Y en verdad que a nuestro prístino @sanchezcastejon aquellos interminables 29 segundos le dieron de sí el suficiente tiempo como para madurar la temporalidad, máxime teniendo en cuenta la edad de su mudo interlocutor, casi 79 años. Vean la estremecedora secuencia cronológica. En los primeros cinco segundos le habló de “reforzar los lazos en materia militar”; del segundo seis al doce le habló sobre la “situación en Latinoamérica y su “preocupación por la situación migratoria y económica en la región como consecuencia de la pandemia”; del segundo trece al veinte (monólogo y cronómetro ya apurados de tiempo) felicitó a Joe por “la agenda progresista que ha puesto en marcha” y por su vuelta “a los grandes consensos multilaterales”; ya en los metros finales del pasillo, del segundo veintiuno al veinticinco, recordándole al maduro Biden la maduración de Heidegger, le ensalzó “como líder progresista” remarcando que “los primeros pasos que ha tomado certifican esa inspiración progresista”; por fin, cuando las manecillas de Cronos marcaban el segundo 29, quedó en “continuar colaborando, trabajando y seguir en contacto”. Dejo a la traviesa inteligencia de mis dos lectoras la reflexión de que “el tiempo es la maduración de la temporalidad”.
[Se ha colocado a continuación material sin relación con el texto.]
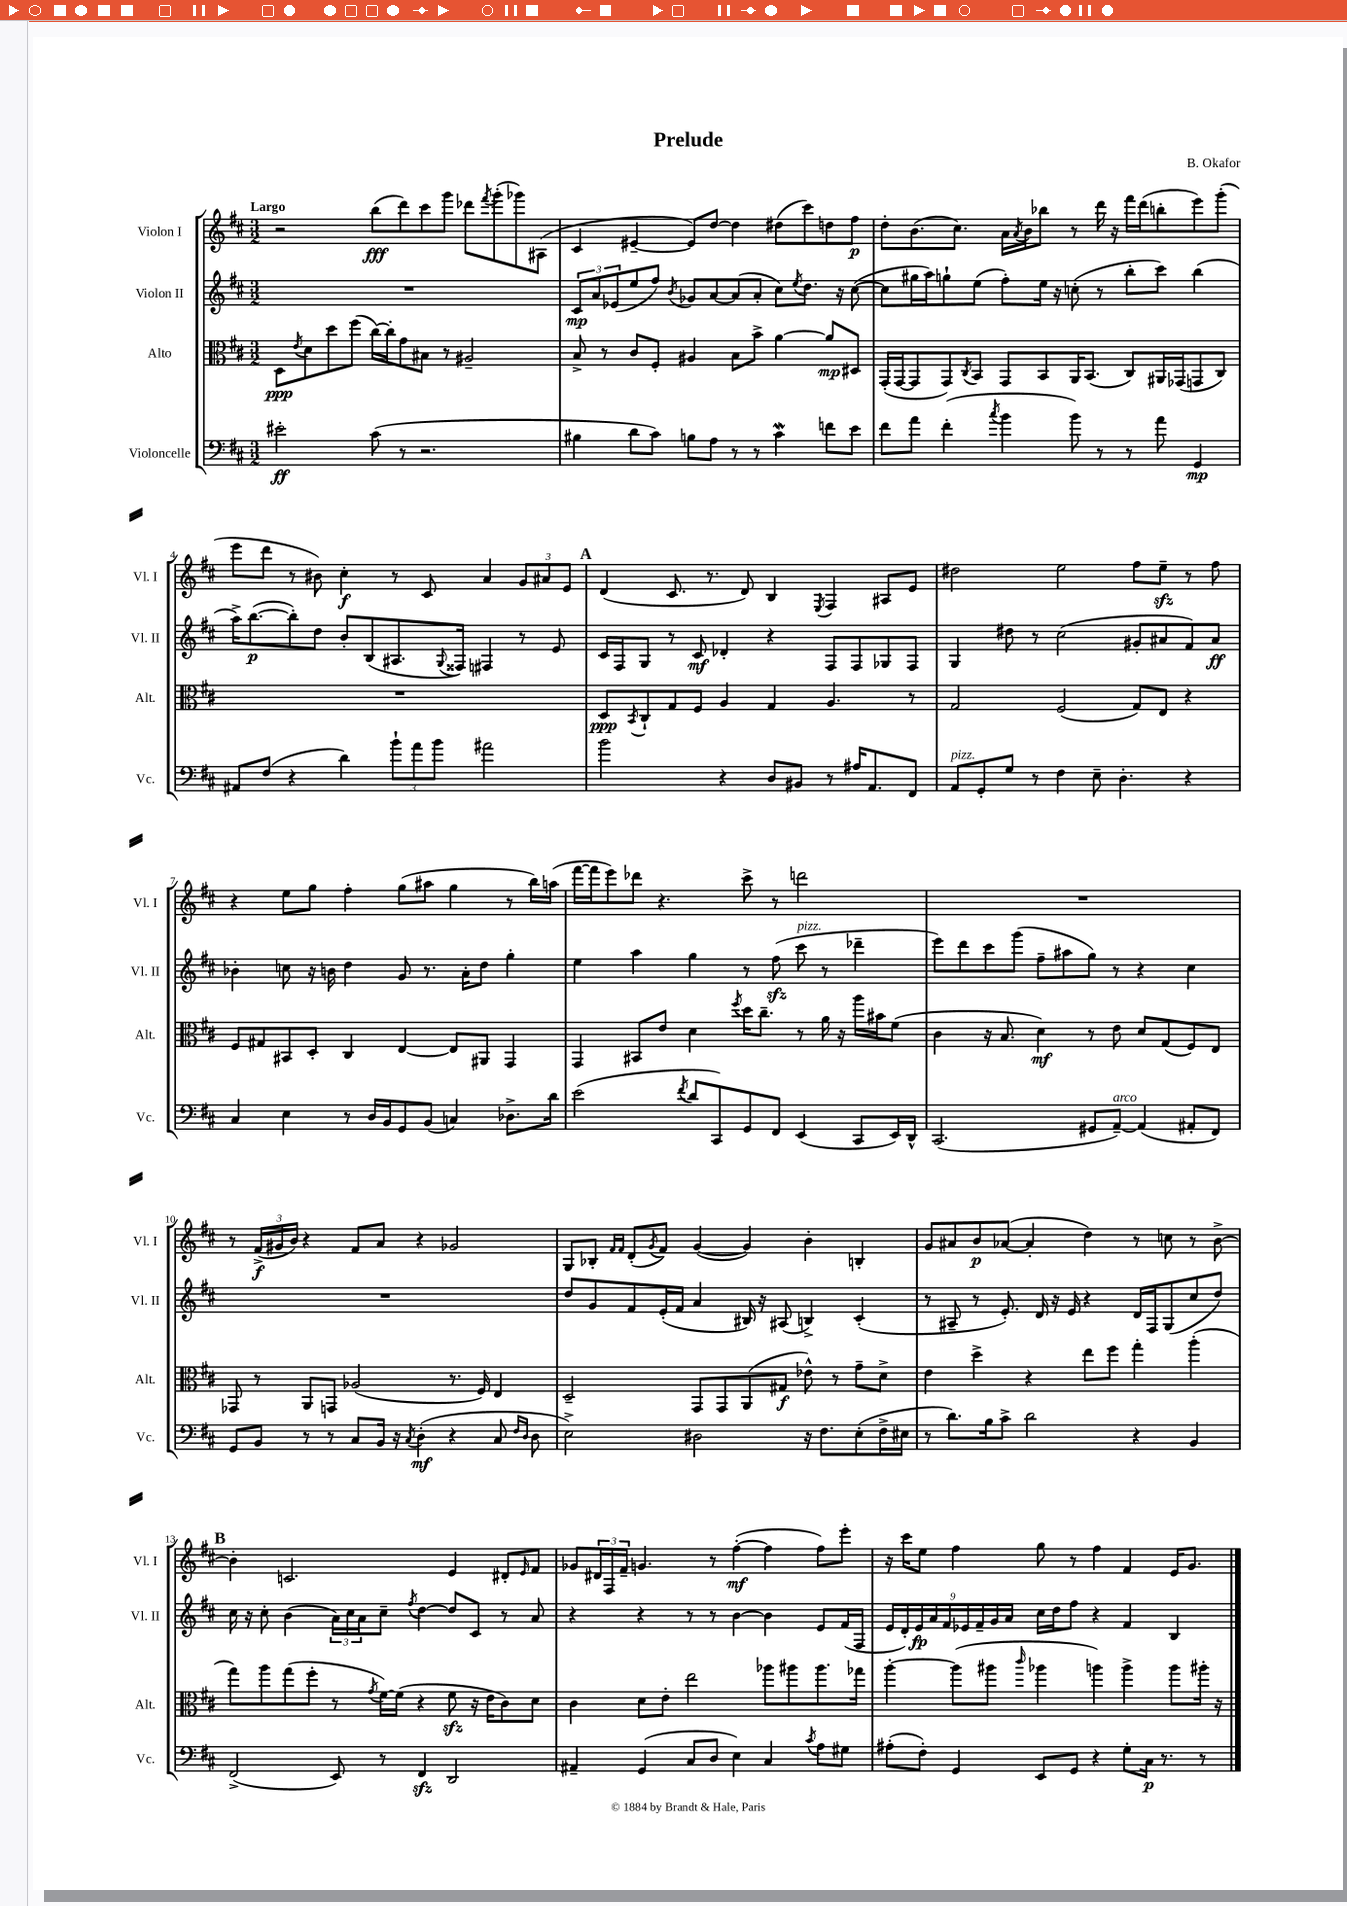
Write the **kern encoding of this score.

**kern	**kern	**kern	**kern
*staff4	*staff3	*staff2	*staff1
*clefF4	*clefC3	*clefG2	*clefG2
*k[f#c#]	*k[f#c#]	*k[f#c#]	*k[f#c#]
*M3/2	*M3/2	*M3/2	*M3/2
2e#'	8D	1.r	2r
.	8qe	.	.
.	8d	.	.
.	8dd	.	.
.	(8ff#	.	.
(8c#	[16cc#)	.	(8bb
.	16cc#']	.	.
8r	8g	.	8ddd)
2.r	8B#	.	8ccc#
.	8r	.	8ggg
.	2A#~	.	8ddd-
.	.	.	8qfff#
.	.	.	(8ggg'
.	.	.	8ggg-)
.	.	.	(8A#
=	=	=	=
4B#	8B^	12c#	4c#
.	.	12a	.
.	8r	.	.
.	.	(12e-	.
8d	8c#	8ee	[4e#~
8c#)	8F#'	8ff#)	.
.	.	8qb	.
8B	4A#	8g-	8e#])
8A	.	[8a	[8dd
8r	8B	(8a]	4dd]
8r	8b^	8a'	.
4c#	[4a	8cc#)	(8dd#
.	.	8qee	.
.	.	8.dd	8ccc#)
8f	8a]	.	8dd
.	.	16r	.
8e	8D#	([8cc#	8ff#
=	=	=	=
8f#	(16GG'	8cc#]	8dd'
.	[16GG	.	.
8a	8GG]	16gg#	(8.b
.	.	16aa)	.
(4f#'	8GG)	8gg`	.
.	.	.	8.cc#)
.	8qC#	.	.
.	8BB	(8ee	.
8qcc#	.	.	.
4b	8GG	8ff#')	16a
.	.	.	8qa
.	.	.	16b
.	8BB	16ee	8bb-
.	.	16r	.
8b)	16AA	(8cc'	8r
.	(8.BB	.	.
8r	.	8r	16ddd
.	.	.	16r
8r	8C#)	8bb'	16fff#
.	.	.	(16ddd
8a	16AA#	8ccc#)	8bb'
.	(16GG-	.	.
4GG	8GG	(4bb	8eee)
.	8C#)	.	(8ggg'
=	=	=	=
8AA#	1.r	16aa^)	8eee
.	.	([8.bb	.
(8F#	.	.	8ddd
4r	.	8bb'])	8r
.	.	8dd	8b#)
4d)	.	8b'	4cc#'
.	.	(8B	.
12b`	.	8.A#	8r
12a	.	.	.
.	.	.	8c#
12b	.	.	.
.	.	8qqG	.
.	.	16F##)	.
2a#	.	4F#	4a
.	.	8r	12g
.	.	.	12a#
.	.	8e	.
.	.	.	12e
=	=	=	=
2b	8D	16c#	(4d
.	.	16F#	.
.	8qBB	.	.
.	8C#`	8G	.
.	8G	8r	8.c#
.	8F#	8c#	.
.	.	.	8.r
4r	4A	4d-'	.
.	.	.	8d)
8D	4G	4r	4B
8BB#	.	.	.
.	.	.	8qE
8r	4.A	8F#	4F#
16A#	.	8F#	.
8.AA	.	.	.
.	.	8G-	8A#
8FF#	8r	8F#	8e
=	=	=	=
8AA	2G	4G	2dd#
8GG'	.	.	.
8G	.	8dd#	.
8r	.	8r	.
4F#	(2F#	(2cc#	2ee
8E~	.	.	.
4.D'	.	.	.
.	8G)	8g#'	8ff#
.	8E	8a#	8ee~
4r	4r	8f#)	8r
.	.	8a#	8ff#
=	=	=	=
4C#	8F#	4b-'	4r
.	8G#	.	.
4E	8BB#	8cc	8ee
.	8D'	16r	8gg
.	.	16b	.
8r	4C#	4dd	4ff#'
16D	.	.	.
16BB	.	.	.
8GG	[4E	8g	(8gg
(8BB	.	8.r	8aa#
4C)	8E]	.	4gg
.	.	16a'	.
.	8AA#	8dd	.
8.D-^	4GG	4gg'	8r
.	.	.	16bb)
16d	.	.	(16aa
=	=	=	=
(2e	4GG	4ee	[16fff#
.	.	.	16fff#]
.	.	.	8eee)
.	8BB#	4aa	8ddd-
.	8e	.	4.r
8qf#	.	.	.
8d	4d	4gg	.
8CC#)	.	.	.
.	8qff#	.	.
8GG	16dd	8r	8ccc#^
.	8.cc#~	.	.
8FF#	.	(8ff#	8r
(4EE	8r	8ccc#	2ddd
.	16a	8r	.
.	16r	.	.
8CC#	16aa	4ddd-~	.
.	16b#	.	.
16EE)	(8f#	.	.
16DD^^	.	.	.
=	=	=	=
(2.CC#	4c#	8eee)	1.r
.	.	8ddd	.
.	16r	8ccc#	.
.	8.B	.	.
.	.	(8ggg	.
.	4d)	8ff#~	.
.	.	8aa#	.
8GG#	8r	8gg)	.
[8AA~)	8e	8r	.
(4AA]	8d	4r	.
.	(8G	.	.
8AA#'	8F#)	4cc#	.
8FF#)	8E	.	.
=	=	=	=
8GG	8GG-	1.r	8r
8BB	8r	.	(24f#^
.	.	.	24g#
.	.	.	24b)
8r	8AA	.	4r
8r	8GG	.	.
8C#	(2A-	.	8f#
16BB	.	.	8a
16r	.	.	.
8qC#	.	.	.
(4D'	.	.	4r
4r	8.r	.	2g-
.	16F#)	.	.
8C#	4E	.	.
16qqF#	.	.	.
16qqD	.	.	.
8D	.	.	.
=	=	=	=
2E^)	2D~	8dd	8G
.	.	8g	8B-'
.	.	.	16qqf#
.	.	.	16qqf#
.	.	8f#	(8d'
.	.	.	8qg
.	.	(16e'	8f#)
.	.	16f#	.
2D#	8GG	4a	([4g
.	8GG	.	.
.	(8AA	16B#)	4g])
.	.	16r	.
.	8G#	(8A#	.
16r	8e-^^)	4B^)	4b'
8.F#	.	.	.
.	8r	.	.
(8E'	8g~	(4c#'	4B'
16F#^	8d^	.	.
16E#	.	.	.
=	=	=	=
8r	4e	8r	8g
8.d)	.	8A#~	8a#
.	4dd^	8r	8b
16B	.	.	.
8c#^	.	8.e')	([8a-
2d	4r	.	4a-']
.	.	16d	.
.	.	16r	.
.	.	16e	.
.	8ee	4r	4dd)
.	8ff#	.	.
4r	4gg'	16d	8r
.	.	16F#	.
.	.	(8G	8cc
4BB	(4aa'	8cc#	8r
.	.	8dd)	[8b^
=	=	=	=
(2FF#^	8gg)	16cc#	4b']
.	.	16r	.
.	8aa	8cc#'	.
.	(8gg	(4b	2.c
.	8ff#'	.	.
8EE)	8r	24a)	.
.	.	24cc#	.
.	.	24a	.
.	8qg	.	.
8r	[16f#)	8cc#~	.
.	(16f#]	.	.
.	.	8qff#	.
4FF#	4r	[4dd	.
2DD	8f#	8dd]	4e
.	16r	8c#	.
.	16e	.	.
.	8c#)	8r	8d#'
.	.	.	16qqe
.	8d	8a	8f#
=	=	=	=
4AA#~	4c#	4r	8g-
.	.	.	24d#
.	.	.	24F#
.	.	.	24f#~
(4GG	8d	4r	4.g
.	8e'	.	.
8C#	2ee	8r	.
8D	.	8r	8r
4E)	.	[4b	([4ff#'
4C#	8aa-	4b]	4ff#]
.	8aa#	.	.
8qc#	.	.	.
8A	8.aa#	8e	8ff#)
8G#	.	(16f#	8eee'
.	16gg-	16F#	.
=	=	=	=
(8A#'	[4aa'	18e	16r
.	.	18d')	.
.	.	.	16ccc#
.	.	18e	.
8F#')	.	.	8ee
.	.	18a	.
.	.	18f#	.
4GG	(8aa]	.	4ff#
.	.	18e-	.
.	.	18f#~	.
.	8aa#	.	.
.	.	18g	.
.	.	18a	.
.	16qqccc#	.	.
8EE	4aa-	16cc#	8gg
.	.	16dd	.
8GG	.	8ff#	8r
4r	4aa)	4r	4ff#
8G'	4aa^	4f#	4f#
16C#	.	.	.
8.r	.	.	.
.	8aa	4B	16e
.	.	.	8.g
8r	16aa#'	.	.
.	16r	.	.
==	==	==	==
*-	*-	*-	*-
Es curioso. Martin Heidegger era nazi antisemita. Hannah Arendt fue una filósofa y escritora de origen judío deportada a un campo de concentración de donde escapó para huir a USA. Como alumna de Heidegger, Arendt mantuvo un apasionado romance epistolar con su profesor que, con algunas interrupciones, duró hasta la muerte del filósofo. Hannah Arendt acuñó el término “banalidad del mal” al cubrir como periodista del New Yorker el proceso contra Adolf Eichmann, el criminal nazi responsable de la deportación de judíos a los campos de la muerte. Hoy sigue viva la polémica de cómo pudo ser posible tal relación entre Heidegger y Arendt. La banalidad del mal enlazada ontológicamente con la maduración de la temporalidad. Si los comunistas de 1917 necesitaron solo diez días para estremecer al mundo, hay quien en 29 segundos lo estremece, lo banaliza, lo madura y lo hace intemporal. A más ver.